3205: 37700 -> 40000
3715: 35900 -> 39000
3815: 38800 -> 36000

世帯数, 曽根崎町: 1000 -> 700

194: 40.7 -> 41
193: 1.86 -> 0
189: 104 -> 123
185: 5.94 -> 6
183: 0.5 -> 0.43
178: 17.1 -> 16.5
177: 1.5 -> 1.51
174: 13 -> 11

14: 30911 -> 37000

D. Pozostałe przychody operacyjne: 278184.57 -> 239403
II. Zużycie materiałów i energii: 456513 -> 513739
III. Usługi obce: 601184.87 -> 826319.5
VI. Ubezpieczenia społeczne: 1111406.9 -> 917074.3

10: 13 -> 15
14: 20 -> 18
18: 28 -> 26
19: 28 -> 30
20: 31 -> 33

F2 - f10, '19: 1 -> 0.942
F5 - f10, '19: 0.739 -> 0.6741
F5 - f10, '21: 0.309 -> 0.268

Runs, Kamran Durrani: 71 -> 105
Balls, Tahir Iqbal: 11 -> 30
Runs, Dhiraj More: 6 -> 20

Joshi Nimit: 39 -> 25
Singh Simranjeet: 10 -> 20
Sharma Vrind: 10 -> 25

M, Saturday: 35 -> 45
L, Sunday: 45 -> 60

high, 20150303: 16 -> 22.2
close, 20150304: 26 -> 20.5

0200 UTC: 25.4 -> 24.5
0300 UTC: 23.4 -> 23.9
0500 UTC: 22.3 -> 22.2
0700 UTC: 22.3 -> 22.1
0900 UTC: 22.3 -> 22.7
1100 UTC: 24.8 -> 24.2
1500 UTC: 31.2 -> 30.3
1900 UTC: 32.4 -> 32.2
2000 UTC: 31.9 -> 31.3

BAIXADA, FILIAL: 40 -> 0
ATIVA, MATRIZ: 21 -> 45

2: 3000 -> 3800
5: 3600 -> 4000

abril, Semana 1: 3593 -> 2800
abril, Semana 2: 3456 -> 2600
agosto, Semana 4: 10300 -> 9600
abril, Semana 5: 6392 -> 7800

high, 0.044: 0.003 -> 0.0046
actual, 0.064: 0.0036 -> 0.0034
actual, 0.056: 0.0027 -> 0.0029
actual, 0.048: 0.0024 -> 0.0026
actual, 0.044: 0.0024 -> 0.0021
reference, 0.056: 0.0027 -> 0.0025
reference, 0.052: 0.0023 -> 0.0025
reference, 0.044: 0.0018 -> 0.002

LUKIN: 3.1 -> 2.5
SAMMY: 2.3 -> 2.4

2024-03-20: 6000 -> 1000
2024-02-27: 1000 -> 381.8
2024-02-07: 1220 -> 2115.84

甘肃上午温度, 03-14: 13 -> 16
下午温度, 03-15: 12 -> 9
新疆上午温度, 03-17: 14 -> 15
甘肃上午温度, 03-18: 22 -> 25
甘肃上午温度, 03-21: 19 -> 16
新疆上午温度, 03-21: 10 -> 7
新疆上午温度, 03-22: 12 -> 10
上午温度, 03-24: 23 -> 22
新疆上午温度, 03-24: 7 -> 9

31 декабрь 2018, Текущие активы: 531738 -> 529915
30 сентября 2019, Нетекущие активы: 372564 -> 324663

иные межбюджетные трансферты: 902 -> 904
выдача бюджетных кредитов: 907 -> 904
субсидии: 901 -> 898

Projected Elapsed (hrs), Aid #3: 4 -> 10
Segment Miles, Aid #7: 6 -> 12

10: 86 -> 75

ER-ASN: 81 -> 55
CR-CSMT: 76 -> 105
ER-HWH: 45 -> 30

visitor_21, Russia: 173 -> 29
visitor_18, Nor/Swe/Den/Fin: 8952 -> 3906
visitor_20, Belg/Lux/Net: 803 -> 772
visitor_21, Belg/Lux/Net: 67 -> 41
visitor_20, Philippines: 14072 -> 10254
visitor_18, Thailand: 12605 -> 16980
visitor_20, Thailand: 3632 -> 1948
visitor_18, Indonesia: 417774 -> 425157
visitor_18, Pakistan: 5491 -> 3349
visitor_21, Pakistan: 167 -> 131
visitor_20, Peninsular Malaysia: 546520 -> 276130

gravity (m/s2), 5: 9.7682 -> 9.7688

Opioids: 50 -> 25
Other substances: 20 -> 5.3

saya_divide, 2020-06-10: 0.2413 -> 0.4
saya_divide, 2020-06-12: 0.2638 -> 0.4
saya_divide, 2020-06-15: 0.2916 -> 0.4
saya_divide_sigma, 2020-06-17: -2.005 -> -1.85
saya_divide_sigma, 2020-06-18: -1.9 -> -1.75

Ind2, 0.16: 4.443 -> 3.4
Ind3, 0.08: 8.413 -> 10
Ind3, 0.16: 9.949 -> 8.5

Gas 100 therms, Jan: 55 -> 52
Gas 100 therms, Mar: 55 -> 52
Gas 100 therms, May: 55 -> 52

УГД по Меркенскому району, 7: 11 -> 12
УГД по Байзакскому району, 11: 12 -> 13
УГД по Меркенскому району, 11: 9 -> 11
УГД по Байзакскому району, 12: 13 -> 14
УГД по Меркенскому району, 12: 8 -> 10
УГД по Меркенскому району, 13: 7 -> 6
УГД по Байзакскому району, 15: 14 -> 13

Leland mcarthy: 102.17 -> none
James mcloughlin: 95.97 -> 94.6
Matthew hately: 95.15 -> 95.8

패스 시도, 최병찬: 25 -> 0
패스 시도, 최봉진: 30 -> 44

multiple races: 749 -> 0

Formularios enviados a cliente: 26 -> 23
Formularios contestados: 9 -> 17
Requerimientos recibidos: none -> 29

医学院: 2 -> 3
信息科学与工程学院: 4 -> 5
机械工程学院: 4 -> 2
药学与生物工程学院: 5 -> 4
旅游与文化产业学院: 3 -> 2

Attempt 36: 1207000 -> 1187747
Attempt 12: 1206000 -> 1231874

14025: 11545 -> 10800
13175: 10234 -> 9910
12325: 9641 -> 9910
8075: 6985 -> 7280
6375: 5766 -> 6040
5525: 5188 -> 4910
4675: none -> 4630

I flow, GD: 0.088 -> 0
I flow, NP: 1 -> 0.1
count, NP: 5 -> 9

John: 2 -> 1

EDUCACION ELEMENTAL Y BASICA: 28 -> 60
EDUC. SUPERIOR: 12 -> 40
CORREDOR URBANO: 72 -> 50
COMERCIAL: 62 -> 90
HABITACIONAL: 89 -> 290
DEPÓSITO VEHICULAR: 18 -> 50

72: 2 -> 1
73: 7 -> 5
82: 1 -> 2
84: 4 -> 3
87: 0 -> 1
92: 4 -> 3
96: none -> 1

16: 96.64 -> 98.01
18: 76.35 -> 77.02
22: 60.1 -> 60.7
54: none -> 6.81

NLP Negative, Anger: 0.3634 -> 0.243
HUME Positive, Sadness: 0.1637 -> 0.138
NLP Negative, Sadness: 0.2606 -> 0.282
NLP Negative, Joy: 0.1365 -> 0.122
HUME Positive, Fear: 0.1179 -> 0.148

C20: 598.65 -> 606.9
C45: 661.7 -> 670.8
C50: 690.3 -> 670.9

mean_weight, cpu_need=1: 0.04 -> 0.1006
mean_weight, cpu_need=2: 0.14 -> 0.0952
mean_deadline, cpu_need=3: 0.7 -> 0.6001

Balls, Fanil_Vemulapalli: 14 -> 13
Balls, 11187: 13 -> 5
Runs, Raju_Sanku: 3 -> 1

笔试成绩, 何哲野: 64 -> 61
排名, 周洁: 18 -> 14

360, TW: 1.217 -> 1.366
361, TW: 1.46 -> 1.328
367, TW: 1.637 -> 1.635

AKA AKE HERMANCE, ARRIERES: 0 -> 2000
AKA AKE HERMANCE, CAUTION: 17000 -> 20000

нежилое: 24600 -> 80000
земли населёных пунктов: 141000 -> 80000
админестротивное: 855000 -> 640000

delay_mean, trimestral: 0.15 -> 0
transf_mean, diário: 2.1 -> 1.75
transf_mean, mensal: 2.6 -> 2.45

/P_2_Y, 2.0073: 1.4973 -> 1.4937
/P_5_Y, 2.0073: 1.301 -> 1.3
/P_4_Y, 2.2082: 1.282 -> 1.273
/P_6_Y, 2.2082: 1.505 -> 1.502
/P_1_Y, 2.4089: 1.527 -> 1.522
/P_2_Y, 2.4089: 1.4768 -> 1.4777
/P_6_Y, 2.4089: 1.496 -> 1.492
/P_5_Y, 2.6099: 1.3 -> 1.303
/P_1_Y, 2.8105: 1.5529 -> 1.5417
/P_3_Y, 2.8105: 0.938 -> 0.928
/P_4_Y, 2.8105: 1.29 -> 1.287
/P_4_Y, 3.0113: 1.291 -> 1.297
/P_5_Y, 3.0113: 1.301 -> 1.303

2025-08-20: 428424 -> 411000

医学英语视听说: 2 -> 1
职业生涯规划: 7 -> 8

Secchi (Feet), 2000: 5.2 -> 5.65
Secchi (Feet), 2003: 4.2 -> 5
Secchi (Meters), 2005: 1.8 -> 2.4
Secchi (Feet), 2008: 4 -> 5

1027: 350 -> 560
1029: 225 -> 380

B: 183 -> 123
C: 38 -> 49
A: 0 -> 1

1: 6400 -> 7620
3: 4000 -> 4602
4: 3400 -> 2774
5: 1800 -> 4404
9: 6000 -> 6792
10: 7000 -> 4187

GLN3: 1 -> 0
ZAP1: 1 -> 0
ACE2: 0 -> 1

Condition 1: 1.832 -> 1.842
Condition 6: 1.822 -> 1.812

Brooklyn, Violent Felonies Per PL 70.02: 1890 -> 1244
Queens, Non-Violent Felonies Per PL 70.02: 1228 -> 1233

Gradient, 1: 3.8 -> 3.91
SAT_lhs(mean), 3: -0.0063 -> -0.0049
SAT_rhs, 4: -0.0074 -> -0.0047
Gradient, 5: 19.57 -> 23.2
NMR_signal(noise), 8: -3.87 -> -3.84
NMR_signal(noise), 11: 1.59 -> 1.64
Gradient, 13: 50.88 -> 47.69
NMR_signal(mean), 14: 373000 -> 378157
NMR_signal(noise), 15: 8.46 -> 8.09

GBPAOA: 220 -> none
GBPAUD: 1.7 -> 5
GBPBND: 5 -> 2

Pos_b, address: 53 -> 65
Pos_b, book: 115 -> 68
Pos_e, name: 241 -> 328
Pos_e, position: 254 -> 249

Assignment:
Using the material above, transcribe exactly the lines from the line with "0700 UTC: 22.3 -> 22.1" to the line with "УГД по Меркенскому району, 7: 11 -> 12"; both count, and nothing else goes in.

Solution to this task:
0700 UTC: 22.3 -> 22.1
0900 UTC: 22.3 -> 22.7
1100 UTC: 24.8 -> 24.2
1500 UTC: 31.2 -> 30.3
1900 UTC: 32.4 -> 32.2
2000 UTC: 31.9 -> 31.3

BAIXADA, FILIAL: 40 -> 0
ATIVA, MATRIZ: 21 -> 45

2: 3000 -> 3800
5: 3600 -> 4000

abril, Semana 1: 3593 -> 2800
abril, Semana 2: 3456 -> 2600
agosto, Semana 4: 10300 -> 9600
abril, Semana 5: 6392 -> 7800

high, 0.044: 0.003 -> 0.0046
actual, 0.064: 0.0036 -> 0.0034
actual, 0.056: 0.0027 -> 0.0029
actual, 0.048: 0.0024 -> 0.0026
actual, 0.044: 0.0024 -> 0.0021
reference, 0.056: 0.0027 -> 0.0025
reference, 0.052: 0.0023 -> 0.0025
reference, 0.044: 0.0018 -> 0.002

LUKIN: 3.1 -> 2.5
SAMMY: 2.3 -> 2.4

2024-03-20: 6000 -> 1000
2024-02-27: 1000 -> 381.8
2024-02-07: 1220 -> 2115.84

甘肃上午温度, 03-14: 13 -> 16
下午温度, 03-15: 12 -> 9
新疆上午温度, 03-17: 14 -> 15
甘肃上午温度, 03-18: 22 -> 25
甘肃上午温度, 03-21: 19 -> 16
新疆上午温度, 03-21: 10 -> 7
新疆上午温度, 03-22: 12 -> 10
上午温度, 03-24: 23 -> 22
新疆上午温度, 03-24: 7 -> 9

31 декабрь 2018, Текущие активы: 531738 -> 529915
30 сентября 2019, Нетекущие активы: 372564 -> 324663

иные межбюджетные трансферты: 902 -> 904
выдача бюджетных кредитов: 907 -> 904
субсидии: 901 -> 898

Projected Elapsed (hrs), Aid #3: 4 -> 10
Segment Miles, Aid #7: 6 -> 12

10: 86 -> 75

ER-ASN: 81 -> 55
CR-CSMT: 76 -> 105
ER-HWH: 45 -> 30

visitor_21, Russia: 173 -> 29
visitor_18, Nor/Swe/Den/Fin: 8952 -> 3906
visitor_20, Belg/Lux/Net: 803 -> 772
visitor_21, Belg/Lux/Net: 67 -> 41
visitor_20, Philippines: 14072 -> 10254
visitor_18, Thailand: 12605 -> 16980
visitor_20, Thailand: 3632 -> 1948
visitor_18, Indonesia: 417774 -> 425157
visitor_18, Pakistan: 5491 -> 3349
visitor_21, Pakistan: 167 -> 131
visitor_20, Peninsular Malaysia: 546520 -> 276130

gravity (m/s2), 5: 9.7682 -> 9.7688

Opioids: 50 -> 25
Other substances: 20 -> 5.3

saya_divide, 2020-06-10: 0.2413 -> 0.4
saya_divide, 2020-06-12: 0.2638 -> 0.4
saya_divide, 2020-06-15: 0.2916 -> 0.4
saya_divide_sigma, 2020-06-17: -2.005 -> -1.85
saya_divide_sigma, 2020-06-18: -1.9 -> -1.75

Ind2, 0.16: 4.443 -> 3.4
Ind3, 0.08: 8.413 -> 10
Ind3, 0.16: 9.949 -> 8.5

Gas 100 therms, Jan: 55 -> 52
Gas 100 therms, Mar: 55 -> 52
Gas 100 therms, May: 55 -> 52

УГД по Меркенскому району, 7: 11 -> 12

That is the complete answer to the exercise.